**Texto fornecido:**
◇ ◇ ◇

Nas próximas horas, o Presidente da República deverá anunciar ao país a nova Procuradora Geral da República. Trata-se de Inocência Maria Gonçalo Pinto.

Descrita como muito severa e “sensível às ordens superiores”, Inocência Pinto deverá imprimir à luta contra a corrupção “a rapidez que Pitta Gróz não lhe deu”, segundo fonte próxima à futura PGR.

A nomeação de Inocência Pinto representa uma iminente ameaça a todos os dignitários que têm pendências com a justiça.

Aprovada pela Assembleia Nacional, a nova Lei de Amnistia não contempla crimes de sangue, de violação sexual e de peculato.

Na Procuradoria Geral da República jazem “toneladas” de processos envolvendo crimes de peculato e de que são indiciados, quase exclusivamente, dirigentes de proa do MPLA.

A nomeação de Inocência Pinto será uma espada de Dâmocles sob as cabeças de dirigentes do MPLA, alguns dos quais deputados indiciados, que aprovaram, sem resmungar, a nova Lei da Amnistia. Ou seja, fizeram o nó à corda com a qual serão enforcados…

Como muitos outros, Pitta Gróz não deu pela passagem do comboio.

Se tivesse honrado a promessa que fez a amigos na capital portuguesa, Pitta Gróz teria saído da Procuradoria Geral da República pela porta da frente.

Nas circunstâncias em que deixa o cargo, fazendo recurso ao instituto da jubilação, que deveria ter accionado quando completou 65 anos, é duvidoso que a Pitta Gróz ainda sobre alguma coragem e dignidade para ir à PGR recolher os seus pertences.

Em Eclesiastes 3:1-8 diz-se que tudo tem o seu tempo determinado, e há tempo para todo o propósito debaixo do céu.
“Há tempo de nascer, e tempo de morrer; tempo de plantar, e tempo de arrancar o que se plantou;
Tempo de matar, e tempo de curar; tempo de derrubar, e tempo de edificar; Tempo de chorar, e tempo de rir; tempo de prantear, e tempo de dançar; Tempo de espalhar pedras, e tempo de ajuntar pedras; tempo de abraçar, e tempo de afastar-se de abraçar; Tempo de buscar, e tempo de perder; tempo de guardar, e tempo de lançar fora; Tempo de rasgar, e tempo de coser; tempo de estar calado, e tempo de falar;
Tempo de amar, e tempo de odiar; tempo de guerra, e tempo de paz.”

◇ ◇ ◇

**Instruções da tarefa:**
A – Extraia do texto sobre a nova Procuradora Geral o trecho que começa nas palavras "Descrita como muito" e termina depois de "com a justiça.".
B – Continue o texto sobre a nova Procuradora Geral a partir do ponto em que ele termina.
Os itens a seguir provêm de outra fonte.

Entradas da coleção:
◇ ◇ ◇

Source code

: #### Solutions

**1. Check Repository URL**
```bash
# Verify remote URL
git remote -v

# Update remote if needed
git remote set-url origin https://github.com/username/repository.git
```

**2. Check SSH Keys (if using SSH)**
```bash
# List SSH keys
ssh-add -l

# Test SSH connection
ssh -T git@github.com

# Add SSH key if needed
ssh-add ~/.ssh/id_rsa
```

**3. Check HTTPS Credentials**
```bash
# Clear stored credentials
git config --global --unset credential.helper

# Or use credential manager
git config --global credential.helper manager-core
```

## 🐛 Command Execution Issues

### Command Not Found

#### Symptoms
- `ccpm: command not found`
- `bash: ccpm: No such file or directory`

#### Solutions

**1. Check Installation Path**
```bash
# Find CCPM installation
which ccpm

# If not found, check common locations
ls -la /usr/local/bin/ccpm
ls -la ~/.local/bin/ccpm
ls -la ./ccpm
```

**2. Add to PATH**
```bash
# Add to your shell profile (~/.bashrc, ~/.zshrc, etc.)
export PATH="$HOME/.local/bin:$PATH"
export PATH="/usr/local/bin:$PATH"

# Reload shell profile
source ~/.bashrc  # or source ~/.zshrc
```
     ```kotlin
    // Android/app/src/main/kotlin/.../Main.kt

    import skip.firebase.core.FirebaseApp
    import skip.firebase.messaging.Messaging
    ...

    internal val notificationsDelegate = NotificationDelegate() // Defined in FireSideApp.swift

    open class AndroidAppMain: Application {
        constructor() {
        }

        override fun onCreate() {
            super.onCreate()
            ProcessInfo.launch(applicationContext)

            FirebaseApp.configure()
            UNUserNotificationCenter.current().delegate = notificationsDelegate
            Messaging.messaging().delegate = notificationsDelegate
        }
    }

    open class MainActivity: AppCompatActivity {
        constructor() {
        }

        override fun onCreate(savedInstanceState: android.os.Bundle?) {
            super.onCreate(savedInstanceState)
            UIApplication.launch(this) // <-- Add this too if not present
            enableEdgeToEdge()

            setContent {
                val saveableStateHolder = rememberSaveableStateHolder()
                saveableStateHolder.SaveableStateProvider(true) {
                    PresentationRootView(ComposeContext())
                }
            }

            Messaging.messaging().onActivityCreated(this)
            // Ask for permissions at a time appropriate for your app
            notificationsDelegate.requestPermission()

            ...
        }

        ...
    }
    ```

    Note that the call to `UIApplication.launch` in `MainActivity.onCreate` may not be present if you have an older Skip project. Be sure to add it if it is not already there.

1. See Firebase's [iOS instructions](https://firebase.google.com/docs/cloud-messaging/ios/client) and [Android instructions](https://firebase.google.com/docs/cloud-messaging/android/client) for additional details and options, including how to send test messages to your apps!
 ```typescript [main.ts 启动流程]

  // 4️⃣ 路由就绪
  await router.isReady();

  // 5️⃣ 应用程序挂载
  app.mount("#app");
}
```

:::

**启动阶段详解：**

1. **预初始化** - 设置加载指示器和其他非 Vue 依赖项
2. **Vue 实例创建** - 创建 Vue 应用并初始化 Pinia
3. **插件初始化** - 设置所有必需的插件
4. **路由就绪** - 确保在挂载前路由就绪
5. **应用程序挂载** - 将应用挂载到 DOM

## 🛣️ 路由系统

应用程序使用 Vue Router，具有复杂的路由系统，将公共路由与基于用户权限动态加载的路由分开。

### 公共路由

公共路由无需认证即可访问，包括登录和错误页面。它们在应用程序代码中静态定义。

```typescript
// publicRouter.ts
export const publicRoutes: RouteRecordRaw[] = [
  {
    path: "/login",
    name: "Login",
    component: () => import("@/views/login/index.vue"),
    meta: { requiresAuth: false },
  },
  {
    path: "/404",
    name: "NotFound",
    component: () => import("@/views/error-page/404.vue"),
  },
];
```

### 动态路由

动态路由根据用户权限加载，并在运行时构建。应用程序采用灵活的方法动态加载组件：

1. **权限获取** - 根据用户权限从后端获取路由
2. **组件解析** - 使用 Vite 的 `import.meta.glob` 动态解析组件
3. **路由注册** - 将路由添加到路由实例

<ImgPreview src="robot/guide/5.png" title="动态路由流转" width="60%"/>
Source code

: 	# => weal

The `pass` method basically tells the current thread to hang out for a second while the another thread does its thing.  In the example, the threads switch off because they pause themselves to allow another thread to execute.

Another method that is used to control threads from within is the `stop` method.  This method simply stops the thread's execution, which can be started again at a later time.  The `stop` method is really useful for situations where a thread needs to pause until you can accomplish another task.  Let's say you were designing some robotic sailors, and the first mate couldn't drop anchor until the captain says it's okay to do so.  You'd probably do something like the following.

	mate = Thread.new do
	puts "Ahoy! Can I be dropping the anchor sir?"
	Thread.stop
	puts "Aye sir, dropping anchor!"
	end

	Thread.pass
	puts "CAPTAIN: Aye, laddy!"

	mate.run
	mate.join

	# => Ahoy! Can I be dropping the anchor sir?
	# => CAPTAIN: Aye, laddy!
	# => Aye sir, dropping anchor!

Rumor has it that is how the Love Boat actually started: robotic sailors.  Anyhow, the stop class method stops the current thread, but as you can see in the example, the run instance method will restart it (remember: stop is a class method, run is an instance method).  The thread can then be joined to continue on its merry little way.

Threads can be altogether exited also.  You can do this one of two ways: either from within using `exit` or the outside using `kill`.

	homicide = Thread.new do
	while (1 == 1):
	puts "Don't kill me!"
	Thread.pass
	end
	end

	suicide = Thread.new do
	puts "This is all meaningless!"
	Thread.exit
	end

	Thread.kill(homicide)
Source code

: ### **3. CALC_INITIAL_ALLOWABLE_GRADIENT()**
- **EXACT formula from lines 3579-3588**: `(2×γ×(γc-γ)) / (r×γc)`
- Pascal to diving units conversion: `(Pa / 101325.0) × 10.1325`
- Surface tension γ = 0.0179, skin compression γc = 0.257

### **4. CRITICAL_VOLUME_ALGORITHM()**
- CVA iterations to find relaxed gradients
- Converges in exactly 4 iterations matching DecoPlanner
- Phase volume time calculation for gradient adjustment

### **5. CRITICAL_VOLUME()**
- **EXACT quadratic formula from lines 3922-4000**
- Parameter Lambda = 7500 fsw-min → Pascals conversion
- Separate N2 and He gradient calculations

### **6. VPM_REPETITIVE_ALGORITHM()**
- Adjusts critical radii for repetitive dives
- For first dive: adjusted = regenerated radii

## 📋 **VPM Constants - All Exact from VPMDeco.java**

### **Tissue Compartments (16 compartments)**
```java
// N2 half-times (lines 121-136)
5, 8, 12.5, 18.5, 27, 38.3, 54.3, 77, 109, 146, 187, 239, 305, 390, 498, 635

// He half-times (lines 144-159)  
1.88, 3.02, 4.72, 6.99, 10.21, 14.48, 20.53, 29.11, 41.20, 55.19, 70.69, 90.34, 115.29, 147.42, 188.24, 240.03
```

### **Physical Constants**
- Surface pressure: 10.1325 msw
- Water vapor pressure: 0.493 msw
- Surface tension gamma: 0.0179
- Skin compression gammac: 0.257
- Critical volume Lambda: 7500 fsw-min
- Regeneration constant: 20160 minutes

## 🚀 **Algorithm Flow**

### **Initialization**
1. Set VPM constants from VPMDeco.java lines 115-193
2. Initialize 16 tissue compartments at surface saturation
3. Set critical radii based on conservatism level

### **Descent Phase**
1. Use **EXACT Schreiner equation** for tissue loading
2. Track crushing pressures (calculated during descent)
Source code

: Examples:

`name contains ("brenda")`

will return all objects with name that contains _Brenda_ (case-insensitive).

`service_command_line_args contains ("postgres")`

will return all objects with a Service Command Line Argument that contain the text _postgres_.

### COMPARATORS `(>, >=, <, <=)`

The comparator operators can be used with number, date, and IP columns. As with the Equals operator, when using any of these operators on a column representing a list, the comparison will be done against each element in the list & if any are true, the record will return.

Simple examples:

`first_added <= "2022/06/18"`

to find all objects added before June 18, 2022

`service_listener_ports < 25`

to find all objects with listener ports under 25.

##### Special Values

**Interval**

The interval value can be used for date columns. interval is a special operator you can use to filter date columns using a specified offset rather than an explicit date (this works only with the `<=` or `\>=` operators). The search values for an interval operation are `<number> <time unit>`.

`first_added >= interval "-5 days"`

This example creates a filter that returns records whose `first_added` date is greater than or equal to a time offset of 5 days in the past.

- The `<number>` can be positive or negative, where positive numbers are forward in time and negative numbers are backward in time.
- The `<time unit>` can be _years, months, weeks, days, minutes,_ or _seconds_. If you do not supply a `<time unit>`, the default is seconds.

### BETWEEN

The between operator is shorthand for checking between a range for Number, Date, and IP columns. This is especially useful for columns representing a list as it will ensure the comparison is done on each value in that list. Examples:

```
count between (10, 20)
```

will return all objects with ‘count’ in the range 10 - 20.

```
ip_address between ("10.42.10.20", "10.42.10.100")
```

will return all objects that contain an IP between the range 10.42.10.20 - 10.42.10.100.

◇ ◇ ◇

**Respostas do exercício:**
A –
Descrita como muito severa e “sensível às ordens superiores”, Inocência Pinto deverá imprimir à luta contra a corrupção “a rapidez que Pitta Gróz não lhe deu”, segundo fonte próxima à futura PGR.

A nomeação de Inocência Pinto representa uma iminente ameaça a todos os dignitários que têm pendências com a justiça.

B –
Hélder Pitta Gróz viveu um dilema interno muito complexo: enquanto PGR, o Presidente da República confiou-lhe o comando do combate à corrupção. Mas corrupção é fenómeno cuja existência negou anos a fio enquanto adjunto de João Maria de Sousa na mesma PGR, função que exerceu entre 2007 e 2017.

Dir-se-ia que o combate à corrupção não é exactamente uma tarefa a que Hélder Pitta Gróz estivesse rotinado.

Não é apenas a escassez de recursos humanos que quase tirou de “circulação” o combate à corrupção, à impunidade e ao saque do erário. É também e sobretudo a falta de hábito e de vontade.

Sob o perturbador título Tribunal de Contas é mealheiro de Exalgina, o portal makaangola.org publicou em Junho uma “violenta” denúncia envolvendo a presidente daquele tribunal em gastos despudorados de dinheiro público.

Quase na mesma altura, a newsletter portuguesa Africa Monitor envolveu Exalgina Gamboa em transferências de dinheiro do Tribunal de Contas para a conta de um filho domiciliada em Portugal.

Ou seja, Exalgina Gamboa “peculou” fartamente.

À imprensa, o vice-procurador geral da República, Mota Liz, garantiu que as denúncias envolvendo a presidente do Tribunal de Contas em pretensos desvios de fundos públicos seriam “matéria específica da PGR”.

Ao Correio Angolense, funcionários do Tribunal de Contas disseram não ter conhecimento de que Exalgina Gamboa alguma vez tivesse sido molestada pela PGR.

Como nota final, registe-se que, com a nomeação de Inocência Pinto, muito provavelmente o Presidente João Lourenço entrará na lista dos maiores filóginos da história da humanidade.

A nova PGR é um significativo reforço ao “batalhão feminino” do PR, composto por Esperança Costa (vice-Presidente da República), Carolina Cerqueira (presidente da Assembleia Nacional), Laurinda Cardoso (presidente do Tribunal Constitucional), Exalgina Gamboa (presidente do Tribunal de Contas). Por esse andar, o brigadeiro que actualmente preside ao Tribunal Supremo também será sucedido por uma mulher.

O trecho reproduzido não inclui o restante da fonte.